Carlo Giacosa Barbera d'Alba Mucin 2006
The Carlo Giacosa Winery, run by the family for four generations, is situated in Barbaresco, home to some of Italy’s most prestigious wines, and possesses a lovely view over the village’s medieval tower and the Tanaro Valley. Donato Giacosa, Carlo’s father, founded the winery and, as an expert vine grafter, working both for his own and surrounding estates, encouraged the development of the area’s immaculately geometrical vineyards and, as a consequence, helped shape the very hills of Barbaresco. Carlo, together with his wife Carla, continued in the family tradition, cultivating his roots along with those of his vines. Carlo has developed the winery through the years, aiming always for the highest quality in his wines. Now, it is Maria Grazia’s turn, the latest Giacosa to run the firm. She works alongside Carlo, her dad, and Luca, her son. The Giacosa family history is inextricably a wine-making one. Through the years, they have seen the arrival of research papers for sale new technologies, they have built bigger winery buildings and have designed new labels for their products. But the wines themselves are still, as they have always been, the proof of the Giacosa’s family passion for the work that they do.
In a sense, “Alba” is a catch-all phrase, and includes the declassified Nebbiolo wines made in Barolo and Barbaresco, as well as the Nebbiolo grown just outside of these regions’ borders. In fact, Nebbiolo d’Alba is a softer, less tannic and more fruit-forward wine ready to drink within just a couple years of bottling. It is a great place to start if you want to begin to understand the grape. Likewise, the even broader category of Langhe Nebbiolo offers approachable and value-driven options as well.
Barbera, planted alongside Nebbiolo in the surrounding hills, and referred to as Barbera d’Alba, takes on a more powerful and concentrated personality compared to its counterparts in Asti.
Dolcetto is ubiquitous here and, known as Dolcetto d'Alba, can be found casually served alongside antipasti on the tables of Alba’s cafes and wine bars.
Not surprisingly, given its location, Alba is recognized as one of Italy’s premiere culinary destinations and is the home of the fall truffle fair, which attracts visitors from worldwide every year.

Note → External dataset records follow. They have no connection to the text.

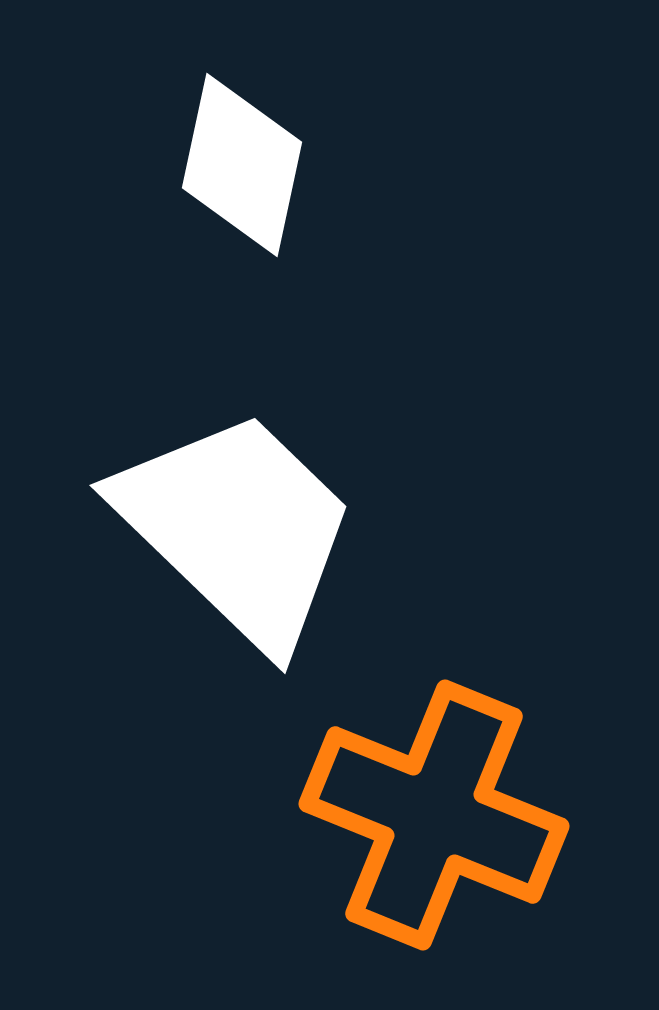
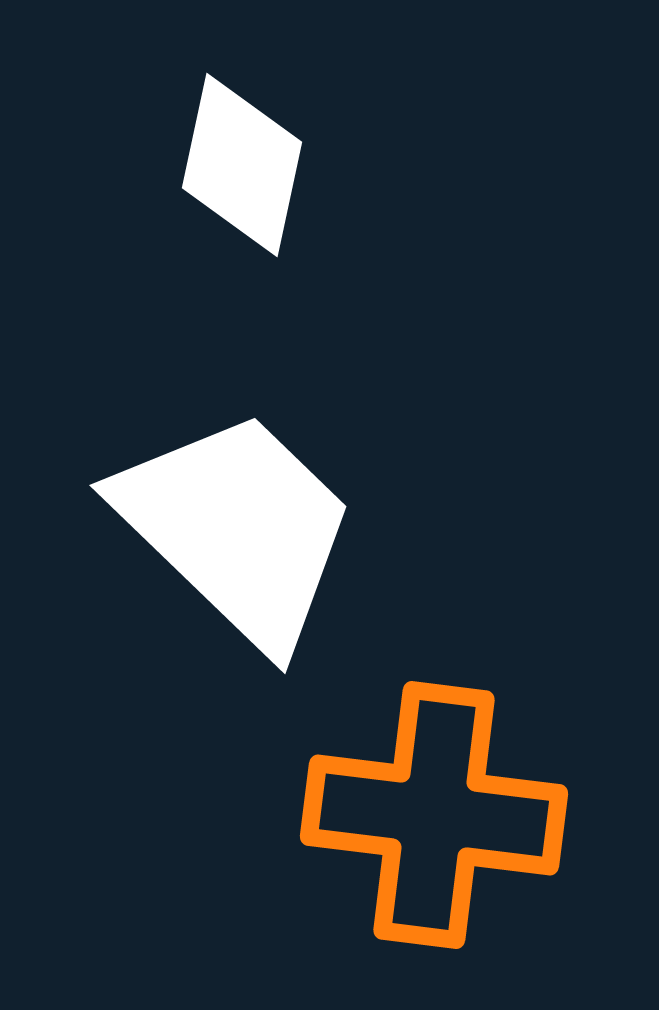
orange cross: rotated 15 degrees counterclockwise
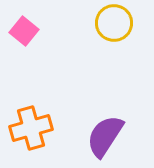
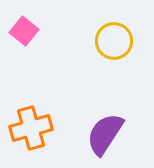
yellow circle: moved 18 px down
purple semicircle: moved 2 px up
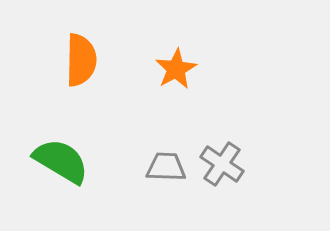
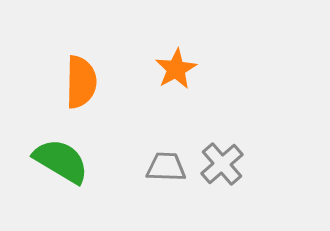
orange semicircle: moved 22 px down
gray cross: rotated 15 degrees clockwise
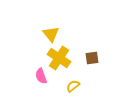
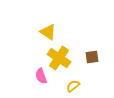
yellow triangle: moved 3 px left, 2 px up; rotated 18 degrees counterclockwise
brown square: moved 1 px up
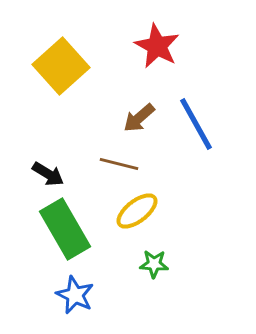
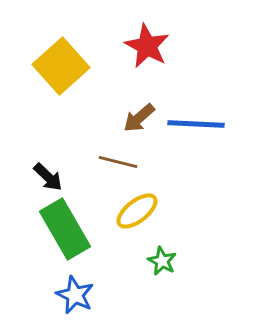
red star: moved 10 px left
blue line: rotated 58 degrees counterclockwise
brown line: moved 1 px left, 2 px up
black arrow: moved 3 px down; rotated 12 degrees clockwise
green star: moved 8 px right, 3 px up; rotated 24 degrees clockwise
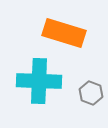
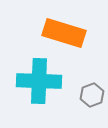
gray hexagon: moved 1 px right, 2 px down; rotated 20 degrees clockwise
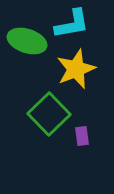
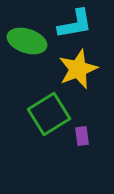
cyan L-shape: moved 3 px right
yellow star: moved 2 px right
green square: rotated 12 degrees clockwise
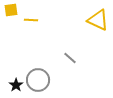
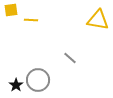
yellow triangle: rotated 15 degrees counterclockwise
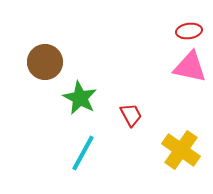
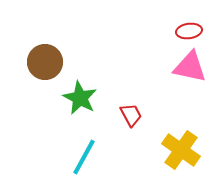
cyan line: moved 1 px right, 4 px down
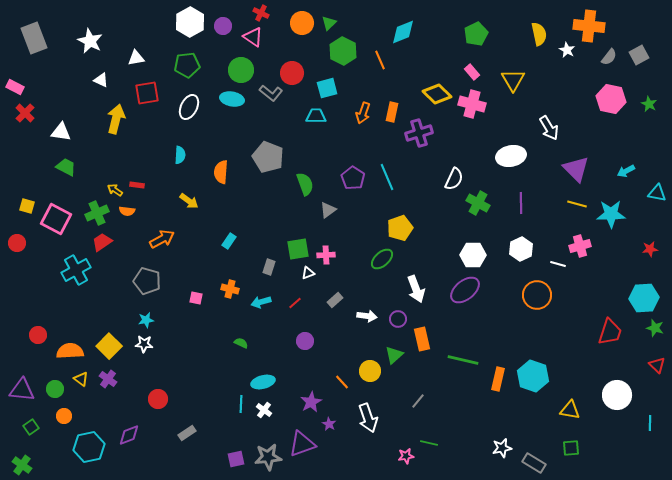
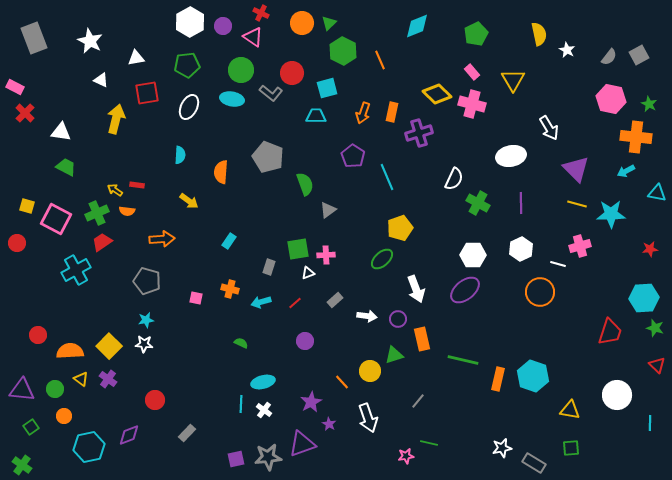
orange cross at (589, 26): moved 47 px right, 111 px down
cyan diamond at (403, 32): moved 14 px right, 6 px up
purple pentagon at (353, 178): moved 22 px up
orange arrow at (162, 239): rotated 25 degrees clockwise
orange circle at (537, 295): moved 3 px right, 3 px up
green triangle at (394, 355): rotated 24 degrees clockwise
red circle at (158, 399): moved 3 px left, 1 px down
gray rectangle at (187, 433): rotated 12 degrees counterclockwise
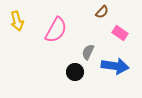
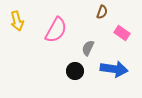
brown semicircle: rotated 24 degrees counterclockwise
pink rectangle: moved 2 px right
gray semicircle: moved 4 px up
blue arrow: moved 1 px left, 3 px down
black circle: moved 1 px up
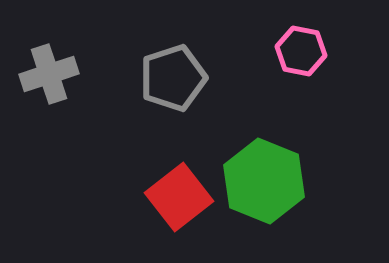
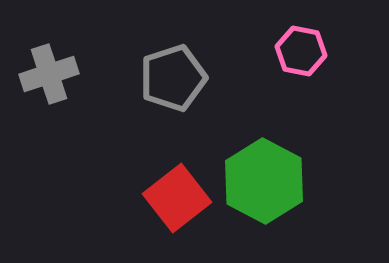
green hexagon: rotated 6 degrees clockwise
red square: moved 2 px left, 1 px down
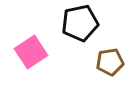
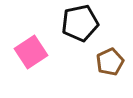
brown pentagon: rotated 16 degrees counterclockwise
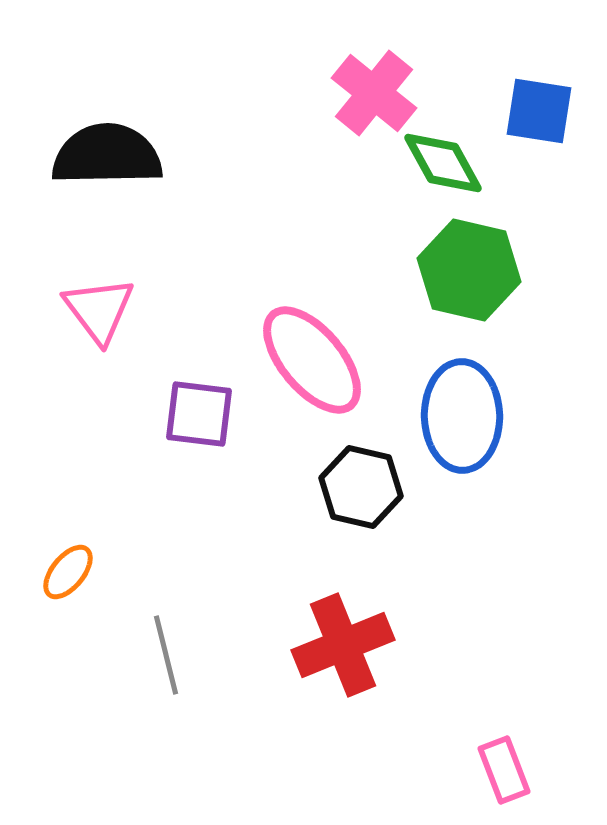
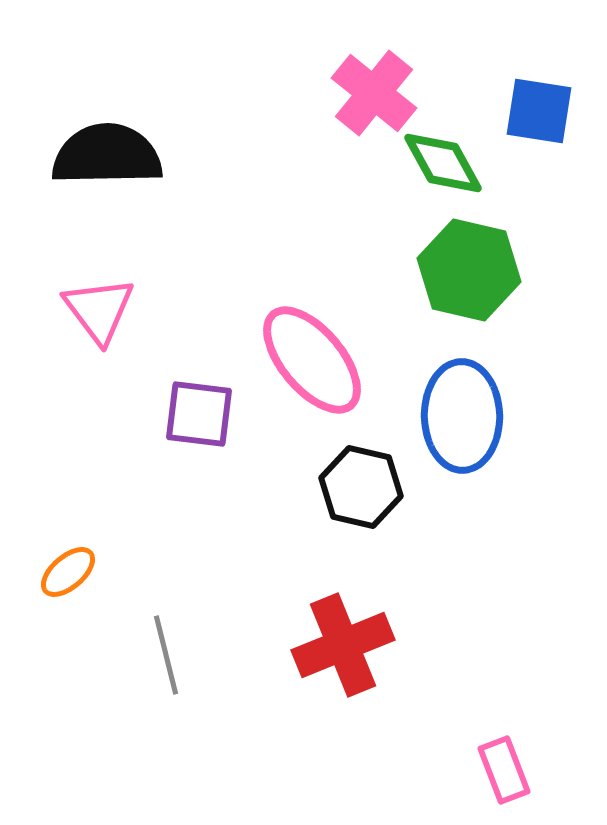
orange ellipse: rotated 10 degrees clockwise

Friendly and approachable, Barbera produces wines in a wide range of styles, from youthful, fresh and fruity to serious, structured and age-worthy. Piedmont is the most famous source of Barbera; those from Asti and Alba garner the most praise. Barbera actually can adapt to many climates and enjoys success in some New World regions. Somm Secret—In the past it wasn’t common or even accepted to age Barbera in oak but today both styles—oaked and unoaked—abound and in fact most Piedmontese producers today produce both styles.